Tenho a tua mão e não tenho a tua mão. Imagens rodeiam-me e são coisas
que existem, o pão e a água trazida dos lugares mais remotos e que nos habitam.
A minha água interior, a tua água que ressuma, que bebi no teu coração, os teus
olhos que já não reconheço, o fulgor do passado. As casas que correm ao meu
redor, o rufar repentino de um combóio perdido e aquela voz de mulher dizendo
para a outra, a mais nova, a mais vistosa: “Ali
era o nosso quarto, lembras-te? Tantas vezes que nos pusemos ali à janela,
ainda o Pai era vivo!”. A memória que se esconde para sempre num
recantozinho do cérebro, como um retrato humilde ao canto de uma mesa numa sala
muito antiga.
As minhas viagens são feitas de tudo o que nos ampara e desampara nas
grandes caminhadas, ao longo dum rio ou dum deserto.

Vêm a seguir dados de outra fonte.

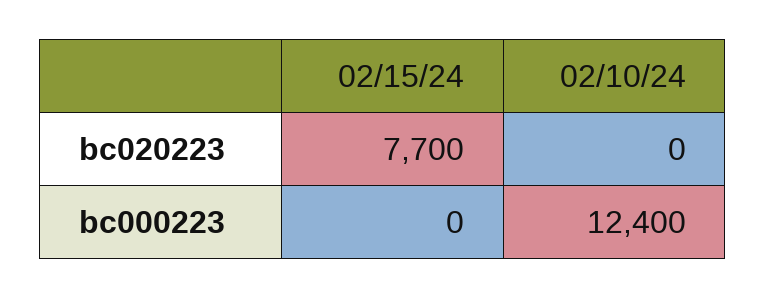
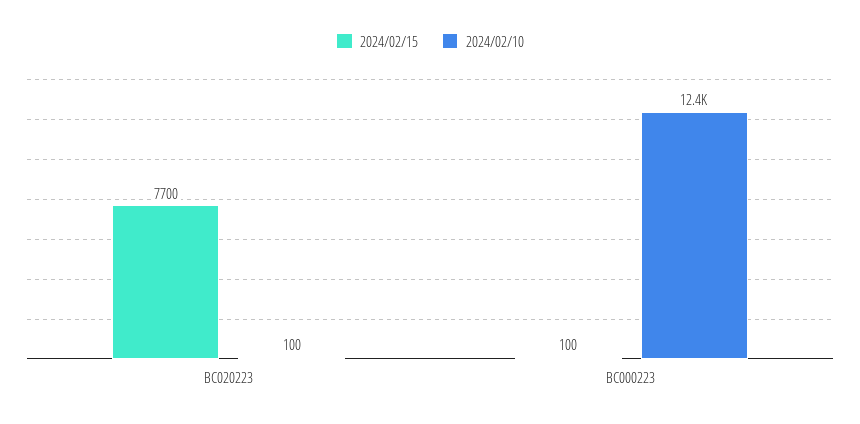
02/10/24, bc020223: 0 -> 100
02/15/24, bc000223: 0 -> 100

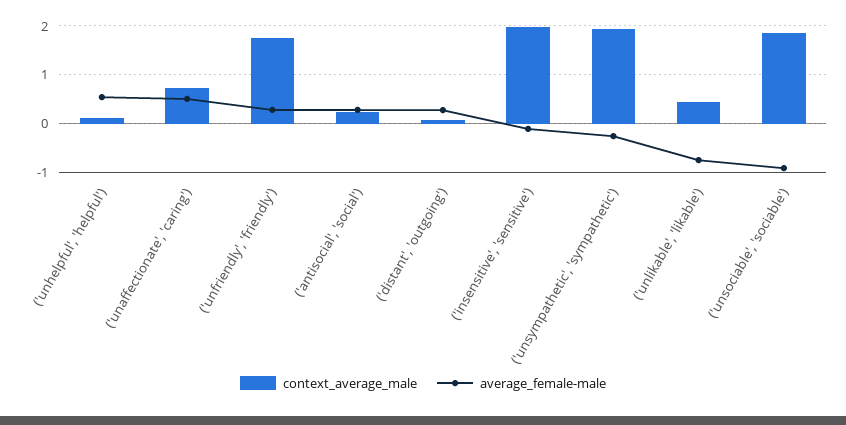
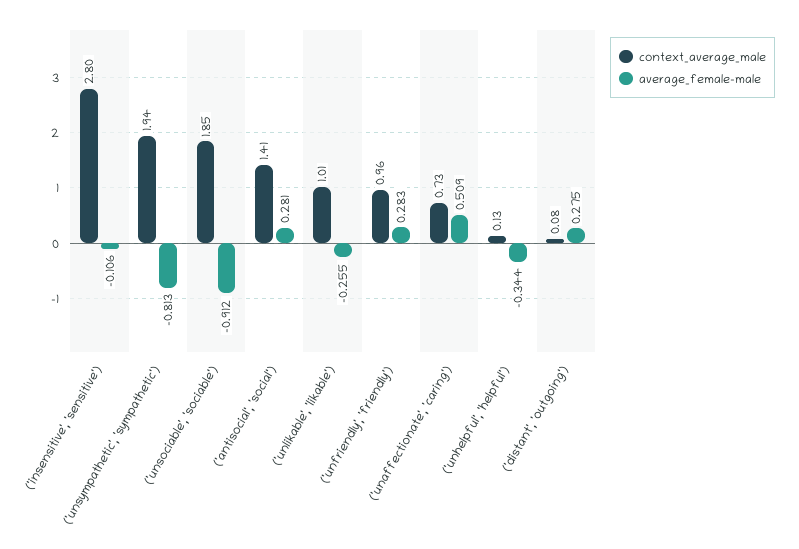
average_female-male, ('unhelpful', 'helpful'): 0.6 -> -0.344
context_average_male, ('unfriendly', 'friendly'): 1.8 -> 0.96
context_average_male, ('antisocial', 'social'): 0.2 -> 1.41
context_average_male, ('insensitive', 'sensitive'): 2 -> 2.8
average_female-male, ('unsympathetic', 'sympathetic'): -0.2 -> -0.813
context_average_male, ('unlikable', 'likable'): 0.4 -> 1.01
average_female-male, ('unlikable', 'likable'): -0.8 -> -0.255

As minhas viagens são como livros amados e iguais aos crimes de outro
alguém que existe e não existe, um alguém que mora dentro de mim e do peito que
ainda conservo mergulhado neste tempo, no outro tempo, em todos os tempos do
universo.
Nicolau Saião, A colheita (painel de azulejo, 150 x 315 cm)
MOZART
Lêem-se os
gregos
suecos,
alemães
ou a doce
língua
de não sei
quantos
de não sei
que imóvel pedaço de página
claves de sol
talvez o
latim o alano o islandês
e é sempre a
mesma música
sempre como
um veio numa flor grossa obscena
Diz um um alfinete
diz outro
um parafuso
pois sim
uma fina
difusa coisinha semimorta
semi-deitada
semi-cerrada
uma
inteligente coisa muda
maior que um
tiro na orelha
pois não
uma espécie
de porta
de dor
discreta.
Meu bom
senhor
olhai
nos prados
nas tabernas
nos
ermitérios
nos armários
um rasto de
cão
Nos óculos do
primeiro violino
tudo
desaparece.
Tendes vós
sono, desejo
de novas
estações? Tendes florins?
Tendes,
acaso, em dias
já passados
mãos
musicais, sinais
de outras
mortes?
Nicolau Saião, A criação do mundo (tapeçaria, 150 x 300 cm)
O BESOURO
Soa lá fora
espalha-se
pela casa
no calor das
árvores que aguardam
o mais curto
caminho
humano na direcção do ribeiro
o
besouro o seu som de campainha
de sineta
astucioso
repicar e logo
lembranças
vagas na tarde
pequeno fio
de memória nos nossos ouvidos
e é exacto
um esvoaçante ser que em rodopios
perpassa
por sobre os
roseirais
a sombra
hirta dos sentidos.
Um harpejo
de violinos
no nosso olhar reflectido
nos vidros
de hoje e
amanhã
Agora um
gesto um balbuceio
um simples
animal de metal furando a tarde
seguro bem seguro
do seu
talento da sua carne temporária
lembrança de
céus distantes
de anos
repassados de poeira
de roteiros
felizes.
in Jules Morot, Le
mardis-gras
Tradução de Nicolau Saião
(Dados
a lume, respectivamente, no "TRIPLOV" e na "DiVERSOS – revista de poesia e
tradução". Trechos do seu livro La
chambre engloutie foram dados a lume por Floriano Martins na "AGULHA –
revista de cultura", Brasil)
Nota - O tradutor, aqui como em textos de
sua autoria, não segue os preceitos do chamado Acordo Ortográfico.